Better still is to use a tabular model based on user meta data to construct your initial embedding vector. When a user signs up, think about what questions you could ask them that could help you to understand their tastes. Then you can create a model where the dependent variable is a user's embedding vector, and the independent variables are the results of the questions that you ask them, along with their signup metadata. We will see in the next section how to create these kinds of tabular models. (You may have noticed that when you sign up for services such as Pandora and Netflix, they tend to ask you a few questions about what genres of movie or music you like; this is how they come up with your initial collaborative filtering recommendations.)
One thing to be careful of is that a small number of extremely enthusiastic users may end up effectively setting the recommendations for your whole user base. This is a very common problem, for instance, in movie recommendation systems. People that watch anime tend to watch a whole lot of it, and don't watch very much else, and spend a lot of time putting their ratings on websites. As a result, anime tends to be heavily overrepresented in a lot of best ever movies lists. In this particular case, it can be fairly obvious that you have a problem of representation bias, but if the bias is occurring in the latent factors then it may not be obvious at all.

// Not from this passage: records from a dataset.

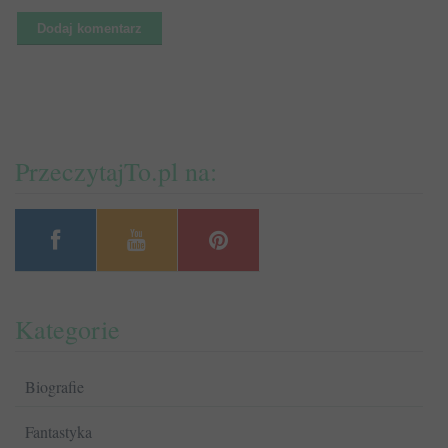
PrzeczytajTo.pl na:
Kategorie
Biografie
Fantastyka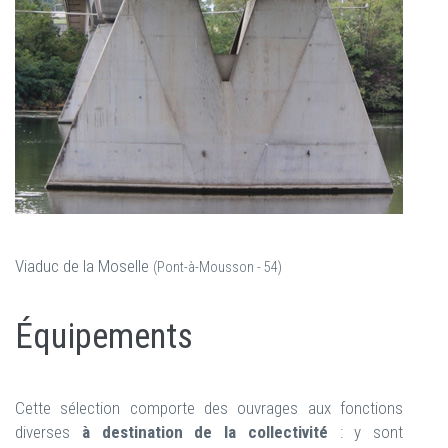
Viaduc de la Moselle
(Pont-à-Mousson - 54)
Équipements
Cette sélection comporte des ouvrages aux fonctions
diverses
à destination de la collectivité
: y sont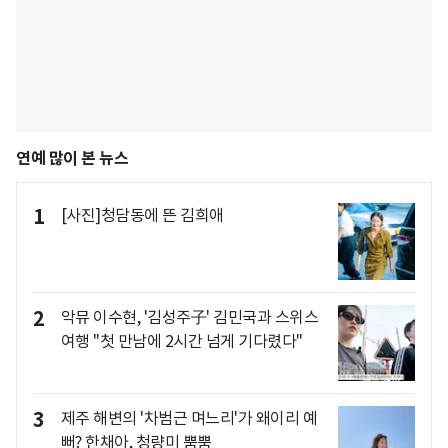
연예 많이 본 뉴스
1
[사진]청담동에 뜬 김희애
2
악뮤 이수현, '김성주子' 김민국과 스위스
여행 "첫 만남에 2시간 넘게 기다렸다"
3
제주 해변의 '차범근 며느리'가 왜이리 예
뻐? 한채아, 청량미 뿜뿜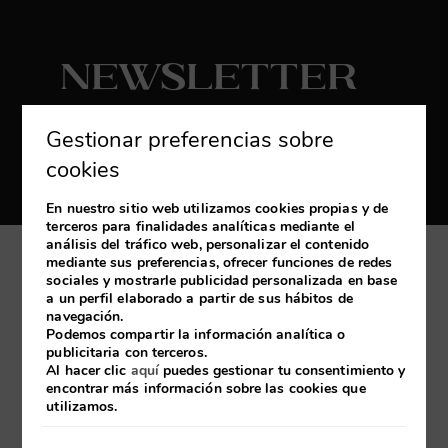
Newsletter
Suscribirse
Gestionar preferencias sobre
Reciba las últimas novedades y promociones
cookies
exclusivas
En nuestro sitio web utilizamos cookies propias y de
terceros para finalidades analíticas mediante el
análisis del tráfico web, personalizar el contenido
mediante sus preferencias, ofrecer funciones de redes
Mi reserva
sociales y mostrarle publicidad personalizada en base
a un perfil elaborado a partir de sus hábitos de
navegación.
Desarrollado por
mirai
Podemos compartir la información analítica o
publicitaria con terceros.
Al hacer clic
aquí
puedes gestionar tu consentimiento y
encontrar más información sobre las cookies que
Aviso Legal
Política de cookies
Política de Privacidad
utilizamos.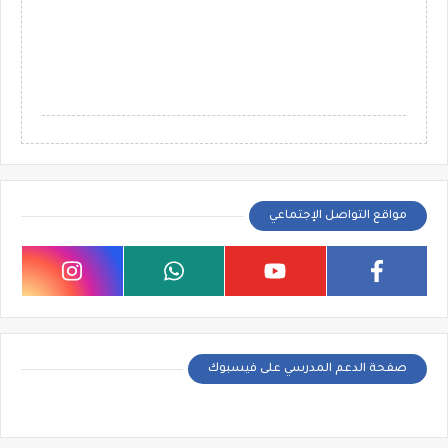
مواقع التواصل الإجتماعي
صفحة الدعم المدرسي على فيسبوك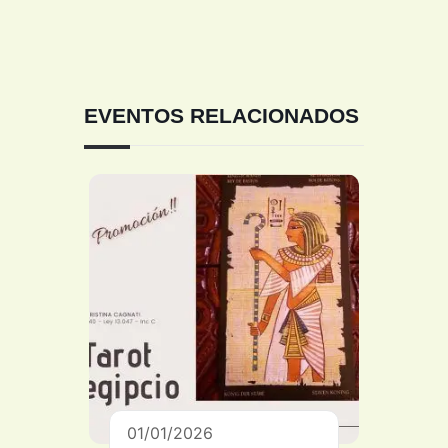
EVENTOS RELACIONADOS
01/01/2026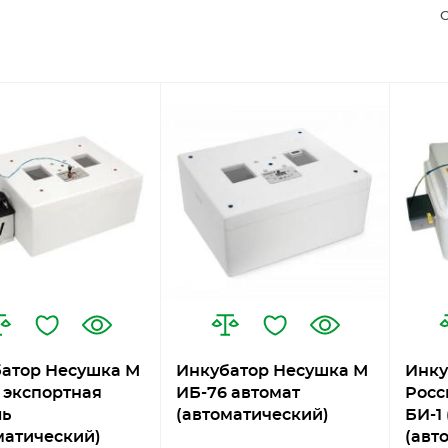
С
атор Несушка М
Инкубатор Несушка М
Инку
 экспортная
ИБ-76 автомат
Росс
ль
(автоматический)
БИ-1 
матический)
(авт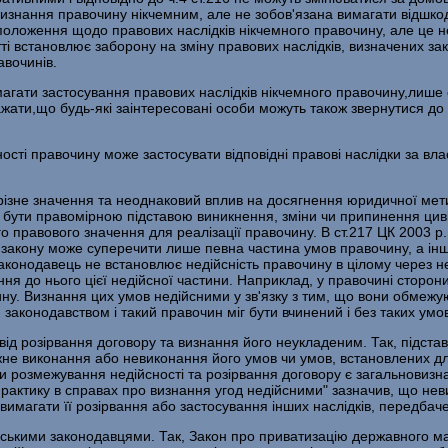
визнання правочину нікчемним, але не зобов'язана вимагати відшкод
оложення щодо правових наслідків нікчемного правочину, але це не 
атті встановлює заборону на зміну правових наслідків, визначених з
авочинів.
магати застосування правових наслідків нікчемного правочину,лише
ажати,що будь-які заінтересовані особи можуть також звернутися до
ості правочину може застосувати відповідні правові наслідки за влас
різне значення та неоднаковий вплив на досягнення юридичної мети
ь бути правомірною підставою виникнення, зміни чи припинення циві
о правового значення для реалізації правочину. В ст.217 ЦК 2003 p
закону може суперечити лише певна частина умов правочину, а інша
аконодавець не встановлює недійсність правочину в цілому через н
ння до нього цієї недійсної частини. Наприклад, у правочині сторо
ину. Визнання цих умов недійсними у зв'язку з тим, що вони обмежу
 законодавством і такий правочин міг бути вчинений і без таких умо
від розірвання договору та визнання його неукладеним. Так, підста
не виконання або невиконання його умов чи умов, встановлених дл
 розмежування недійсності та розірвання договору є загальновизнани
практику в справах про визнання угод недійсними" зазначив, що н
 вимагати її розірвання або застосування інших наслідків, передба
ькими законодавцями. Так, Закон про приватизацію державного майна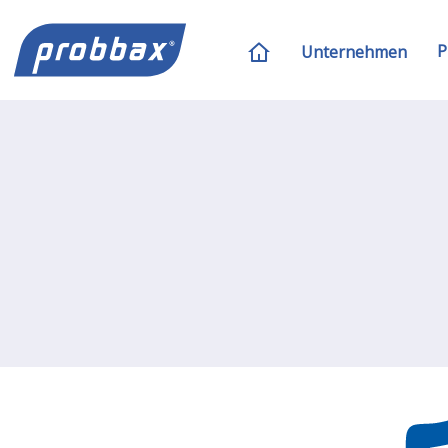
P
Unternehmen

Such a problem can change the entire makeup of your user base, and the behavior of your system. This is particularly true because of positive feedback loops. If a small number of your users tend to set the direction of your recommendation system, then they are naturally going to end up attracting more people like them to your system. And that will, of course, amplify the original representation bias. This type of bias has a natural tendency to be amplified exponentially. You may have seen examples of company executives expressing surprise at how their online platforms rapidly deteriorated in such a way that they expressed values at odds with the values of the founders. In the presence of these kinds of feedback loops, it is easy to see how such a divergence can happen both quickly and in a way that is hidden until it is too late.
In a self-reinforcing system like this, we should probably expect these kinds of feedback loops to be the norm, not the exception. Therefore, you should assume that you will see them, plan for that, and identify up front how you will deal with these issues. Try to think about all of the ways in which feedback loops may be represented in your system, and how you might be able to identify them in your data. In the end, this is coming back to our original advice about how to avoid disaster when rolling out any kind of machine learning system. It's all about ensuring that there are humans in the loop; that there is careful monitoring, and a gradual and thoughtful rollout.